Brain natriuretic peptide in acute heart failure and its association with glomerular filtration rate: A systematic review and meta-analysis

Hamdah Bashir Mughal a, Ayesha Isani Majeed b, Maria Aftab c, Muhammad Furqan Ubaid d, Sabahat Zahra e, Muhammad Sajid Rafiq Abbasi f, Mamoon Qadir g, Mumtaz Ahmad h, Amna Akbar i, Sabahat Tasneem j, Sarosh Khan Jadoon k, Maham Tariq l, Saddam Hussain m, Shahad Saif Khandker n, Sarosh Alvi o,*
PMCID: PMC11309607  PMID: 38394539

Abstract

Background:

Acute heart failure (AHF) is one of the most common cardiovascular diseases. Early diagnosis and prognosis are essential, as they can eventually lead to a fatal condition. Recently, brain natriuretic peptide (BNP) has been recognized as one of the most popular biomarkers for AHF. Changes in glomerular filtration rate (GFR) are often observed in AHF.

Methods:

We searched PubMed, Google Scholar, and ScienceDirect between March and June 2023. Original case control studies written in English that assessed levels oh BNP in AHF were included. Systematic reviews, letters to editor, correspondence, comprehensive reviews, and duplicated studies were excluded. Funnel plots were constructed to assess publication bias.

Results:

A total of 9 studies were selected and we obtained the mean difference (MD) of BNP level to be 2.57 (95% CI: 1.35, 3.78), and GFR to be −15.52, (95% CI: −23.35, −7.70) in AHF patients. Sensitivity analyses supported the robustness of the outcome.

Conclusion:

Results indicated that BNP was a promising prognostic biomarker of AHF, whereas GFR was found to be negatively correlated with AHF.

Keywords: acute heart failure (AHF), brain natriuretic peptide (BNP), glomerular filtration rate (GFR), prognostic biomarker

1. Introduction

Acute heart failure (AHF) is the sudden onset or aggravation of signs and symptoms of heart failure caused by a rapid increase in intra cardiac filling pressure or myocardial failure.[1] A prevalence of 1% to 2% of AHF has been reported in the adult population in developed countries, it affects approximately 64 million people around the globe.[2,3] Impaired function of the ventricles, pericardium, blood vessels, or heart valves alone or in combination may be responsible for AHF. In addition, over-stimulation of neurohumoral function, ventricular remodeling, ischemia-related dysfunction, excessive hemodynamic load, abnormal calcium cycle in myocytes, hyperactive apoptosis, over-proliferation of the extracellular matrix, and gene mutations can be critically related to AHF.[35] AHF is an emergency condition that can be fatal; therefore, an early diagnosis is crucial. Brain Natriuretic Peptide (BNP, also known as B-type natriuretic peptide) and cleaved inactive N- terminal fragment of the BNP precursor (N-terminal proBNP) are important biomarkers that can be used to evaluate patients with heart failure.[5] Secretion of BNP, which has an antagonistic effect against angiotensin II, increases during acute heart failure due to stress in the ventricles[6] and resists volume overload.[7]

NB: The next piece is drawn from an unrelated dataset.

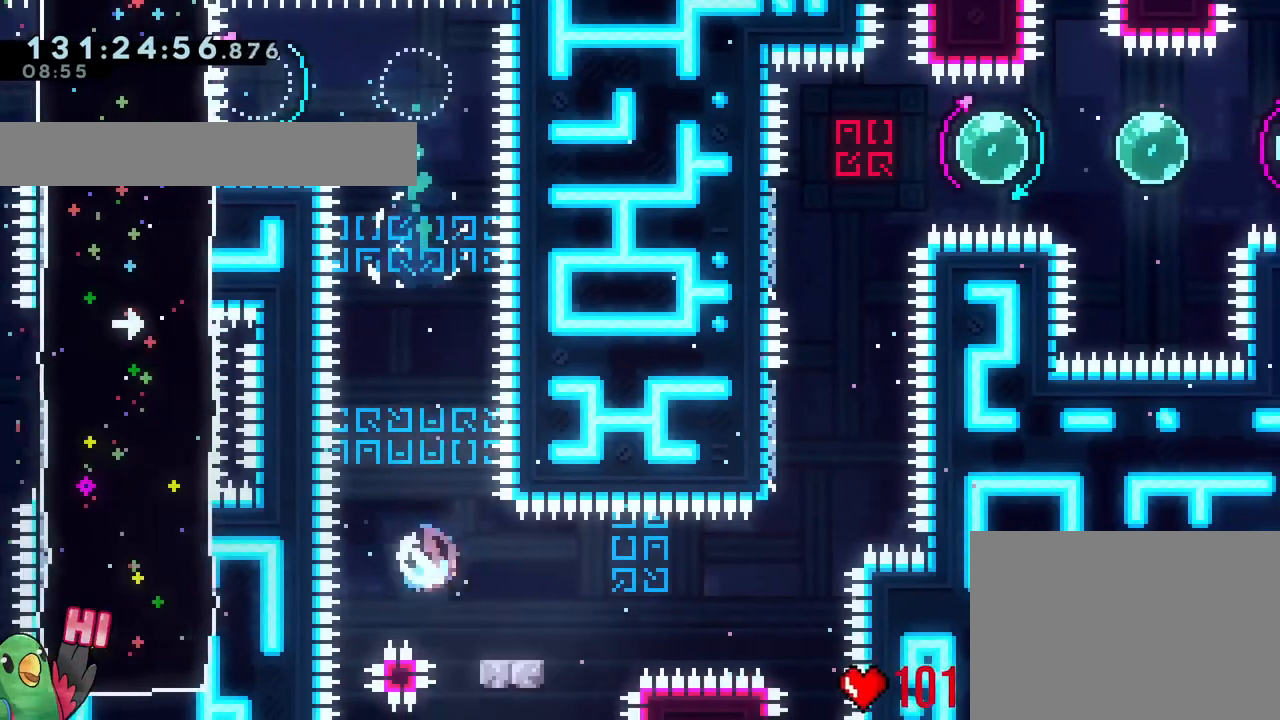
{"buttons": [], "left_stick": "up", "right_stick": "center"}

BNP has natriuretic, diuretic, hemo-concentrating, and vasodilating properties, which are linked to inhibition of the renin-angiotensin-aldosterone system (RAAS) and sympathetic nervous system (SNS). Natriuretic peptides (NPs) help to maintain homeostasis during the early stages of AHF. However, as cardiac function gradually deteriorates, NPs lose effectiveness due to the inhibition of downstream signaling pathways, reduced production, and increased excretion or enzymatic degradation. An increase in NP occurs in response to an increase in the RAAS and SNS effects. Nevertheless, elevated plasma levels of NP are commonly observed in AHF. Thus, they are quantifiable indicators of the severity and prognosis of AHF and may help evaluate treatment efficacy in cardio renal syndrome.[8]

The heart and kidneys are vital organs that significantly affect each other. Renal perfusion is maintained by the differences in arterial and venous outflow pressures. Acute heart failure can lead to reduced cardiac output, which, in turn, lowers renal blood flow. This low renal perfusion causes the release of renin and thus activates the renin-angiotensin-aldosterone pathway. As a result, there is salt and water retention, as well as an increase in vascular tone, both of which serve to keep renal perfusion steady. However, excessive RAAS activation leads to deterioration of renal function by reducing pre-glomerular blood flow and increasing central venous pressure.[9] The enhancement of systemic vascular resistance, increase in afterload and reduction in cardiac output further reduce renal blood flow, followed by a decreased glomerular filtration rate (GFR).[10]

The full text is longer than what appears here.